Choose a tag to compare

@zzunkie zzunkie released this 16 Jun 12:52
· 12 commits to main since this release

Added

  • Rule auto-learn + yard harness review (harness H4 completion). The
    learning loop already auto-recorded worker-proposed skills (S3); now a
    run's harness_suggestions of kind "rule" are auto-recorded too, as
    .agents/rules/learned-<slug>.md — an always-apply constraint H1 inlines
    into every packet (the worker proposes, Yard's deterministic core writes; no
    clobber; gated by auto_rule, default on). Because a rule is always-on it
    has no per-task attribution to score, so learned rules are kept until removed
    (git-reversible) rather than auto-pruned like skills. New yard harness review shows the learned rules and the learned skills with their eval
    scores in one place. (Deterministic-observation candidate mining — failure
    themes into candidates — remains the open part of H4.)

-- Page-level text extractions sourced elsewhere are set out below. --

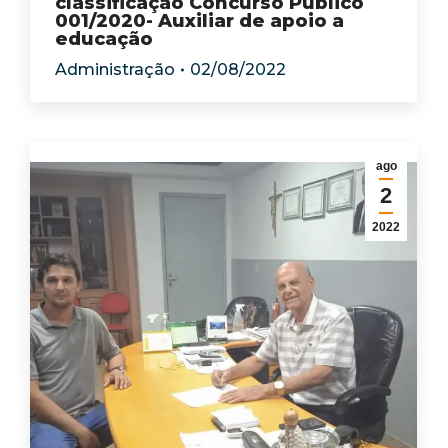
classificação Concurso Público
001/2020- Auxiliar de apoio a
educação
Administração
02/08/2022
ago
2
2022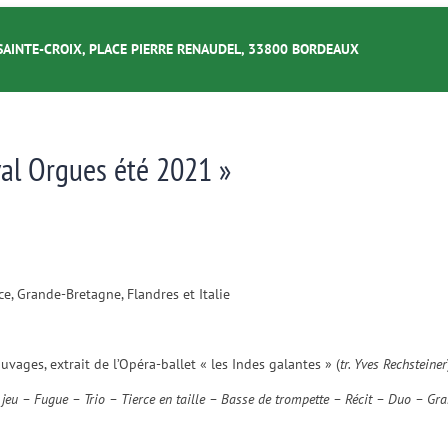
SAINTE-CROIX, PLACE PIERRE RENAUDEL, 33800 BORDEAUX
val Orgues été 2021 »
e, Grande-Bretagne, Flandres et Italie
ages, extrait de l’Opéra-ballet « les Indes galantes » (
tr. Yves Rechsteiner
 jeu – Fugue – Trio – Tierce en taille – Basse de trompette – Récit – Duo – Gr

  • Workspace hooks (harness H3) — deterministic guards that bind every
    worker.
    Executables in .agents/hooks/pre-run.d/* run before a worker
    spawns; a non-zero exit blocks the run (the task fails with the hook's
    reason, so the drain stops on it — fix the cause and re-run). Executables in
    post-run.d/* run during evaluation; a non-zero exit is a fatal check
    that blocks Done
    , folded into the evaluation. Each hook runs in the repo
    root with YARD_TASK_ID / YARD_RUN_DIR / YARD_WORKER, a 30s timeout
    (longer is killed and fails), and stdout/stderr captured to
    <run_dir>/hooks/<phase>/. Only executable files run, in sorted filename
    order. Unlike a single CLI's hooks, these bind Codex, Claude Code, and any
    generic-adapter worker alike. Yard ships no enabled hooks — yard init
    lays down empty pre-run.d/post-run.d and a documented README.md. Off
    with hooks: false in yard.yaml.

  • Explicit skill authoring: yard skill research / create / apply (S2/S3).
    On-demand skills without hand-writing a SKILL.md. yard skill research "<topic>" runs a researcher-role worker that drafts a candidate skill to a
    run dir and installs nothing; yard skill apply <run-id> installs that
    draft; yard skill create <name> [--from "<topic>"] authors and installs in
    one step. The run is queue-isolated — like the planner it spawns one
    worker, but derives no intent/queue, so authoring a skill never disturbs the
    live intent (the gap that deferred this). The worker proposes the content;
    Yard (the deterministic core) is the sole writer. Authored skills are tagged
    source: created (not learned), so they are user-chosen and never
    auto-pruned — they persist like a library equip until unequip.

Fixed

  • Recover a task wrongly stuck Failed by a dead orchestrator. If Yard
    exited after a worker finished but before the result was evaluated, the
    task could end up Failed even though its run produced a clean done
    result — and neither restart-recovery nor yard recover could salvage it
    (recovery only looked at Running tasks), forcing a wasteful full re-run.
    Recovery now also re-evaluates such a task's stranded result, detected by an
    unfinalized orphan run (worker.pid still on disk — a finalized run
    removes it — with the process gone). It routes through the evaluator, so a
    genuinely-bad result stays failed; only real, completed work is reclaimed.
    Surfaced by dogfooding Deadline12, where a completed map task sat Failed.